Disrupting Power from Las Rajaduras
DOI:
https://doi.org/10.14507/cie.vol26iss3.2340Keywords:
Testimonio, resistance, spirituality, rajaduras, LatinaAbstract
I was a child when I was first captivated by the energy of the parties my neighbors, Ilea and Cucho, would have. When I was eighteen, I dipped my toes in the waters of La Regla de Osha for the first time. I have since spent decades swimming in it, being healed by it, and nurturing my faith because of it and other spiritual paths my journey has taken me onto. I put it away, like a secret when I began studying to become a teacher. Throughout the years after, I eventually opened up to some, but overall stayed quiet about my beliefs because I thought the academic world and the spiritual world could not exist in the same space.

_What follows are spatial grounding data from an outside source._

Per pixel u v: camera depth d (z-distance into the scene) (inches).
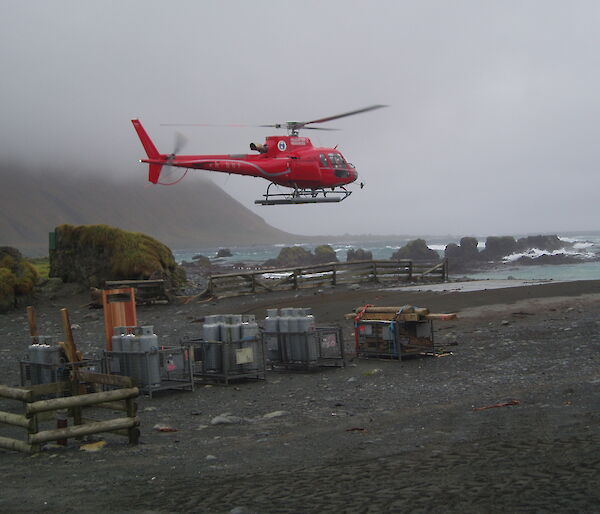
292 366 653.3
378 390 531.5
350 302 1095.0
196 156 1171.9
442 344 723.4
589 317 808.9
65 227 1448.1
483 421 395.5
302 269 1385.3
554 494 255.3
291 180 1191.6
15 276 1305.4
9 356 788.6
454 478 285.3
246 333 604.1
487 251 3907.5
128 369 561.3
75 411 404.2
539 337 712.4
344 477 300.7
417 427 397.1
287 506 265.4
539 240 4067.4
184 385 569.3
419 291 1167.6
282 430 418.3
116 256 1375.5
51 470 343.9
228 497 282.4
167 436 417.7
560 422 371.9
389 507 256.2
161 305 1264.8
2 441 386.0
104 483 315.6
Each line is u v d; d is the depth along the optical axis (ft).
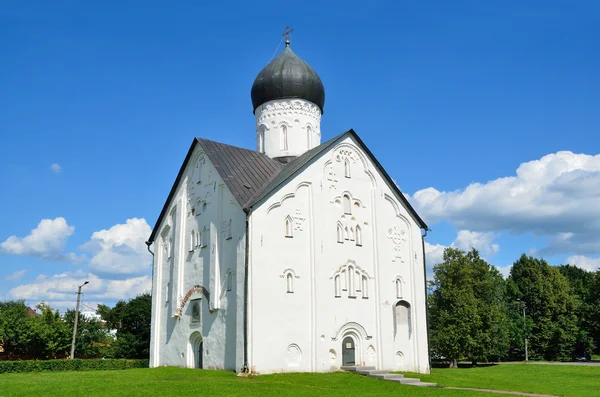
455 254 235.81
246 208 112.68
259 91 151.02
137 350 243.40
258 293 110.52
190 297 131.34
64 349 214.28
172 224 147.84
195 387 87.86
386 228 136.67
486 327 222.07
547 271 299.38
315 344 115.96
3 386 90.89
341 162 131.54
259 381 98.22
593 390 109.50
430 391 92.27
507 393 98.02
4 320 203.51
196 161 139.03
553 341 278.26
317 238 122.11
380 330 128.06
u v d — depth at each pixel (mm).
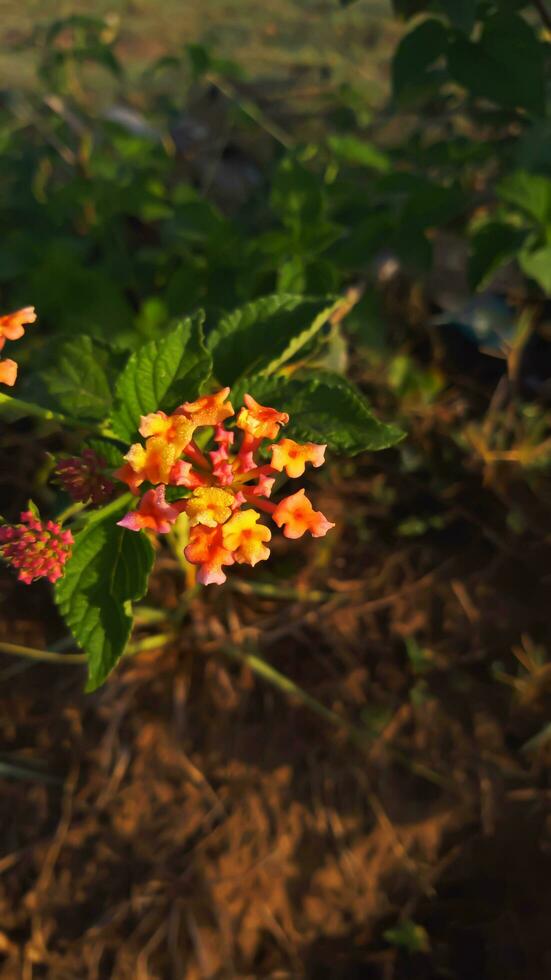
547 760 241
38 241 296
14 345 286
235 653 251
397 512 283
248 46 459
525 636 260
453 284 321
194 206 271
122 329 273
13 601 263
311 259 263
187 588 253
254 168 352
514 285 321
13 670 253
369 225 274
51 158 343
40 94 366
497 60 262
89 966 220
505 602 267
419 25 265
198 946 221
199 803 235
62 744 242
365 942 224
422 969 222
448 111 340
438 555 275
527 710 249
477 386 309
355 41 466
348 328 285
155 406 177
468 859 231
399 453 292
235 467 154
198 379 175
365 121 381
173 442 149
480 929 225
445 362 314
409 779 239
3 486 285
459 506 284
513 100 263
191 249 300
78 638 170
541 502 286
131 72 432
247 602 263
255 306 199
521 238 268
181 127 362
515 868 230
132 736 242
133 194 301
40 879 228
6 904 225
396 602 265
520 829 233
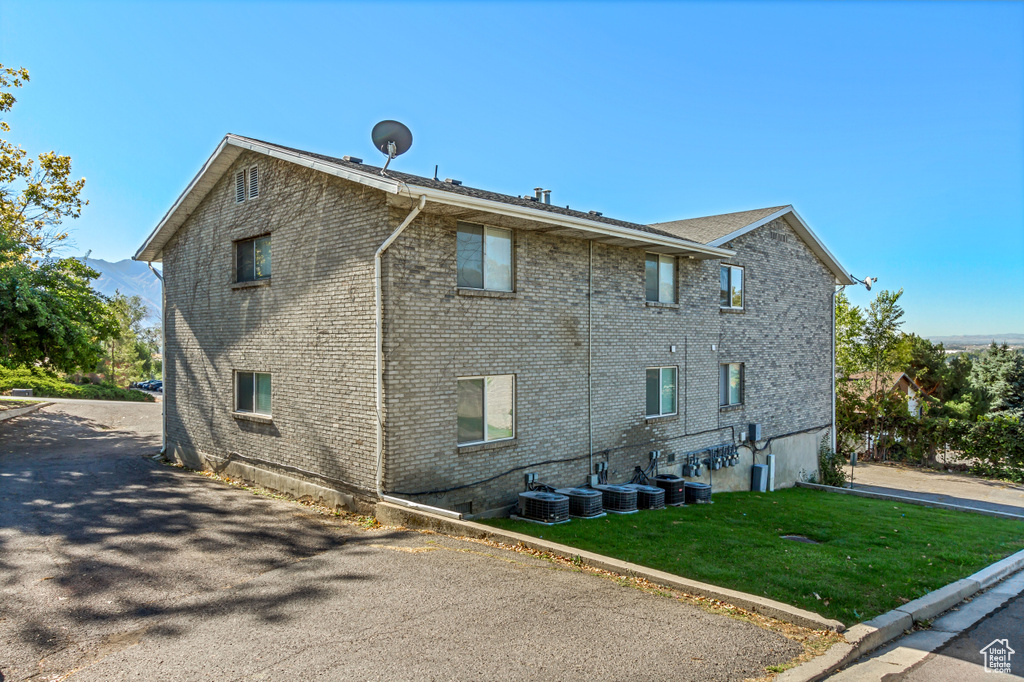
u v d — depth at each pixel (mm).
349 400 10922
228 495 12086
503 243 12258
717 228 18453
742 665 5504
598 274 14102
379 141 10305
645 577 7668
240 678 5012
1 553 8117
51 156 23750
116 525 9555
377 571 7656
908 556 10102
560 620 6285
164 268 16547
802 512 14258
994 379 35500
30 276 21484
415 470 10703
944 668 6004
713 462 17266
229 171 14148
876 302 32500
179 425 15828
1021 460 25609
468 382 11672
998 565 9922
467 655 5457
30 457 16578
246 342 13500
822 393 22422
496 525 11039
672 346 16094
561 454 13289
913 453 28922
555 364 13141
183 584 7129
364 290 10602
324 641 5695
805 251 21578
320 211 11594
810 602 7168
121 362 74438
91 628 5949
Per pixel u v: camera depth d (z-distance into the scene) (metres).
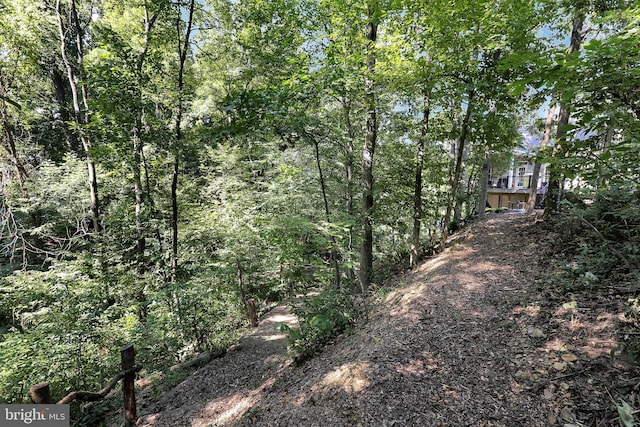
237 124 3.70
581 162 2.34
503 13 5.53
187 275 8.57
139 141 7.77
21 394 4.77
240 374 5.72
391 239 14.59
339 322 5.77
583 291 3.94
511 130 8.24
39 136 13.25
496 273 5.73
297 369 4.92
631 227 4.12
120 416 4.71
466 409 2.81
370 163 9.17
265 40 8.53
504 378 3.04
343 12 7.26
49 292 6.78
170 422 4.41
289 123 4.65
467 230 10.82
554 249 5.75
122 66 7.33
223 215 9.26
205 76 11.23
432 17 5.40
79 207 11.13
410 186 10.14
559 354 3.05
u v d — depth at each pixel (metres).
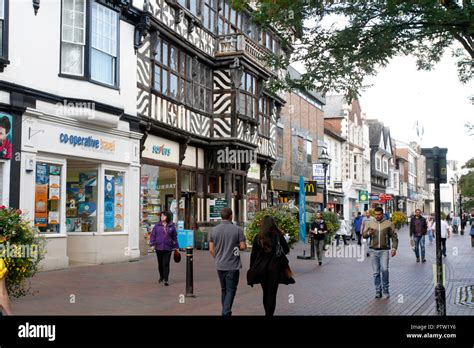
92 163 17.41
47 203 15.35
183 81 22.45
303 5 10.92
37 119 14.78
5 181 13.82
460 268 17.92
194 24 23.02
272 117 31.09
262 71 26.73
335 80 12.10
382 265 11.64
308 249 26.14
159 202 21.22
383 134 68.62
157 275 14.72
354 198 53.81
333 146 48.44
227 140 24.23
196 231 23.80
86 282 13.11
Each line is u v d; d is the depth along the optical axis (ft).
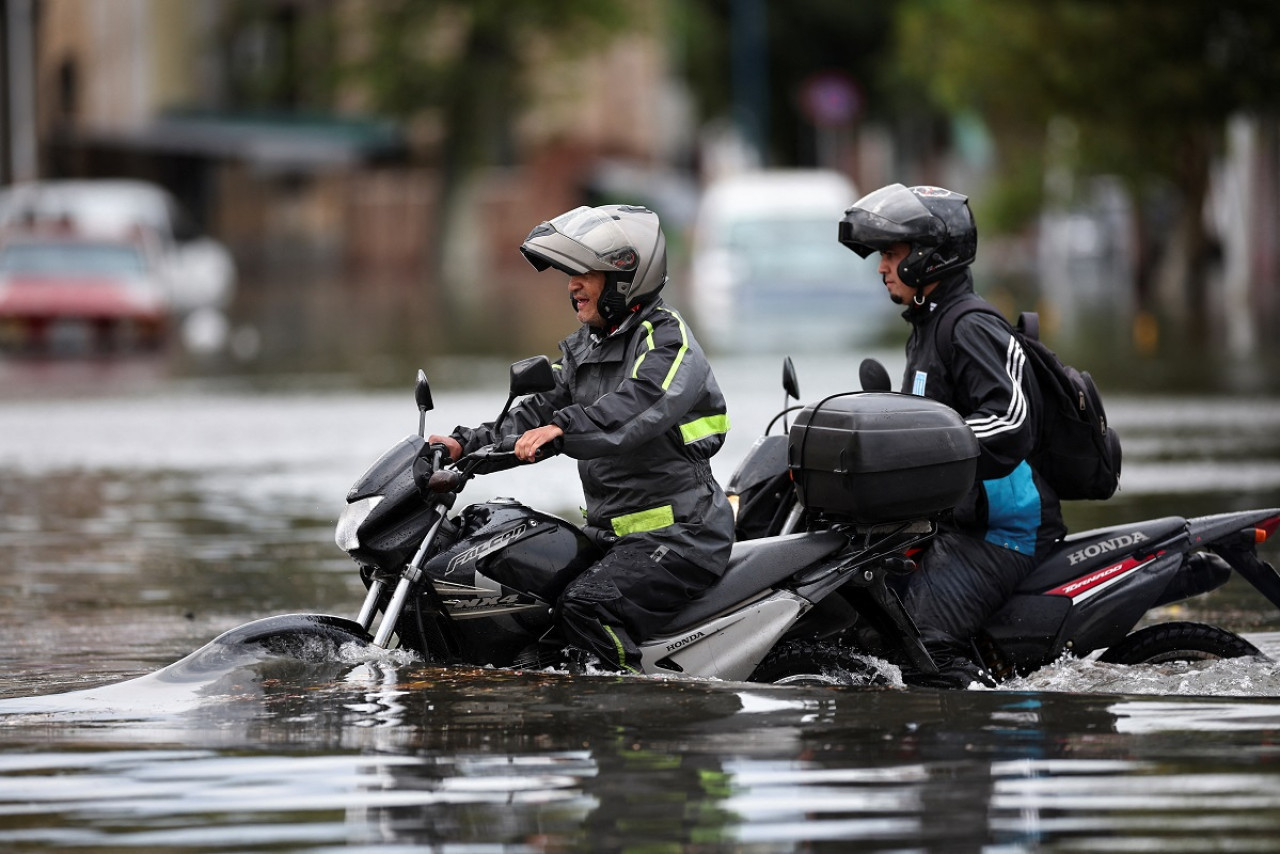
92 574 124.36
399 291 612.29
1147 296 480.64
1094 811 60.85
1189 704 75.82
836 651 83.25
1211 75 380.78
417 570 79.87
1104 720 73.00
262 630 81.87
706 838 58.49
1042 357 84.69
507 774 65.67
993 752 68.23
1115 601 84.43
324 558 130.93
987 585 83.87
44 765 68.33
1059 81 430.20
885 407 79.82
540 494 158.92
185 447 200.44
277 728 72.23
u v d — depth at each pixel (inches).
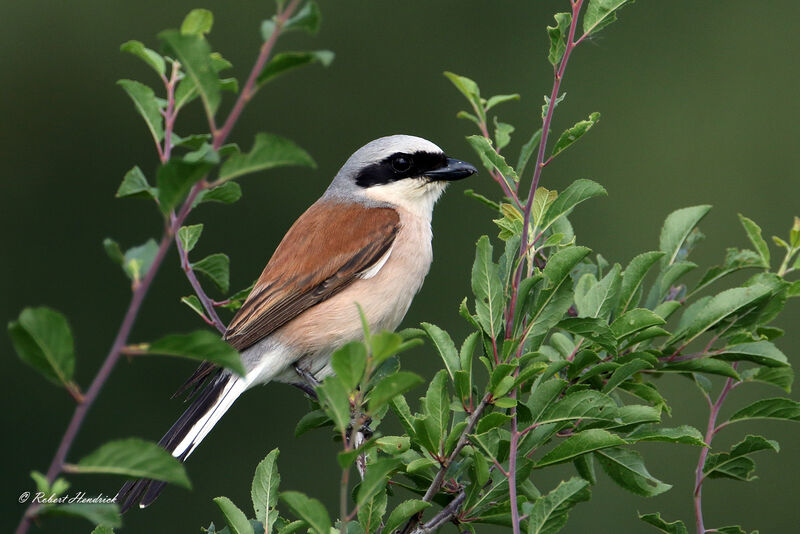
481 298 216.2
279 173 590.9
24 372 543.2
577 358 220.2
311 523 156.1
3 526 517.3
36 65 606.2
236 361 132.0
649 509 473.4
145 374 543.8
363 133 615.2
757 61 626.5
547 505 190.7
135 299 132.6
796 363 509.0
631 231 596.4
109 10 618.2
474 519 209.3
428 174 332.2
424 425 202.1
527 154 245.4
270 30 137.6
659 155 612.4
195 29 183.5
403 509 195.2
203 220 577.9
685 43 632.4
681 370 237.1
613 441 202.5
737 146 607.8
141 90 190.7
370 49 618.2
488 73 622.2
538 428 213.3
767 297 230.7
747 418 234.8
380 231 317.4
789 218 587.8
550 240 222.1
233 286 568.4
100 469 128.6
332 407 150.6
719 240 586.6
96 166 602.2
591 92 624.4
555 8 626.8
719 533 230.8
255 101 604.7
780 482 474.6
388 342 150.6
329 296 309.1
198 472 524.7
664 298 249.0
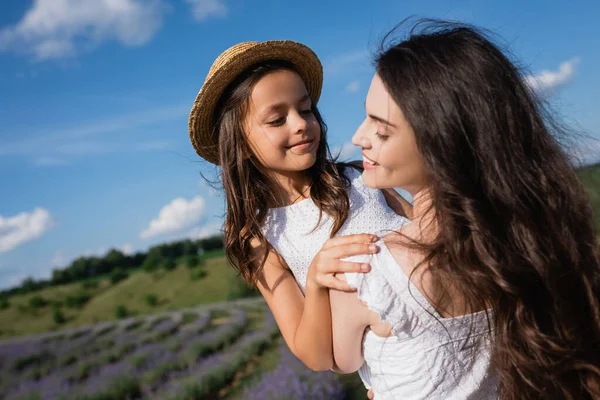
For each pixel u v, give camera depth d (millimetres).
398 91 1266
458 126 1230
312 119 1953
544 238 1269
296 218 1997
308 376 8625
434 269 1278
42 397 13547
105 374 14102
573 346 1278
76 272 46375
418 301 1295
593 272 1338
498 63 1282
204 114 2086
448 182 1241
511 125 1257
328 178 1996
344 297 1398
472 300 1306
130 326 25172
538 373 1273
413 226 1396
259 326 17344
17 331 34719
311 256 1945
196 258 42688
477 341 1350
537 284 1280
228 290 35406
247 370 11586
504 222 1257
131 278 42594
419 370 1328
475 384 1355
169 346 16656
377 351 1388
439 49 1276
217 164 2287
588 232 1369
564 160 1330
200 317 23672
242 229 2033
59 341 23000
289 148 1912
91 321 35844
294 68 2146
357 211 2000
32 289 44281
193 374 11961
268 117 1900
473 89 1239
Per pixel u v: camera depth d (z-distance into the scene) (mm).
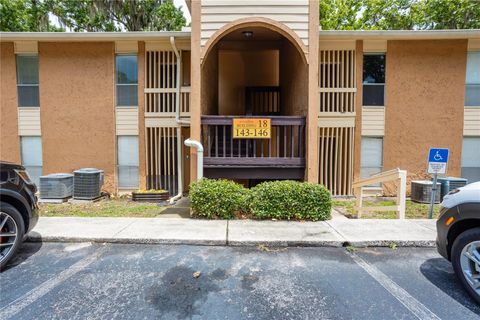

Following the summer of a biopsy scare, during my third year in my doctoral program and final year in K-12 classrooms, I found Gloria Anzaldúa and testimonio, and my worlds began to merge. My research began to expand from one quantitative study to a three-study dissertation that also included a systematic literature review and post-qualitative inquiry. My post-qualitative inquiry was a testimonio of resistance that included all of my work until then, alongside the belief systems that had been my foundation in persisting and resisting systemic bias within the ivory towers of K-12 and academia that are perpetually trying to marginalize Latinas. Grounded in testimonio traditions (Latina Feminist Group, 2001; Pérez Huber, 2008; Solórzano & Bernal, 2001) in both theory and praxis, along with post-qualitative inquiry (Kuntz, 2015, 2021) and translanguaging/linguistic justice (Aponte-Safe et al., 2022; Díaz, 2008; Torres & Vásquez, 2012), this work embraces storytelling as a means of survival and transformative knowledge-making. This is my story from the cracks/las rajaduras (Anzaldúa, 2015) – one voice to join the collective voices seeking to shift paradigms and disrupt the powers that try to force us to assimilate, hide, and silence who we are.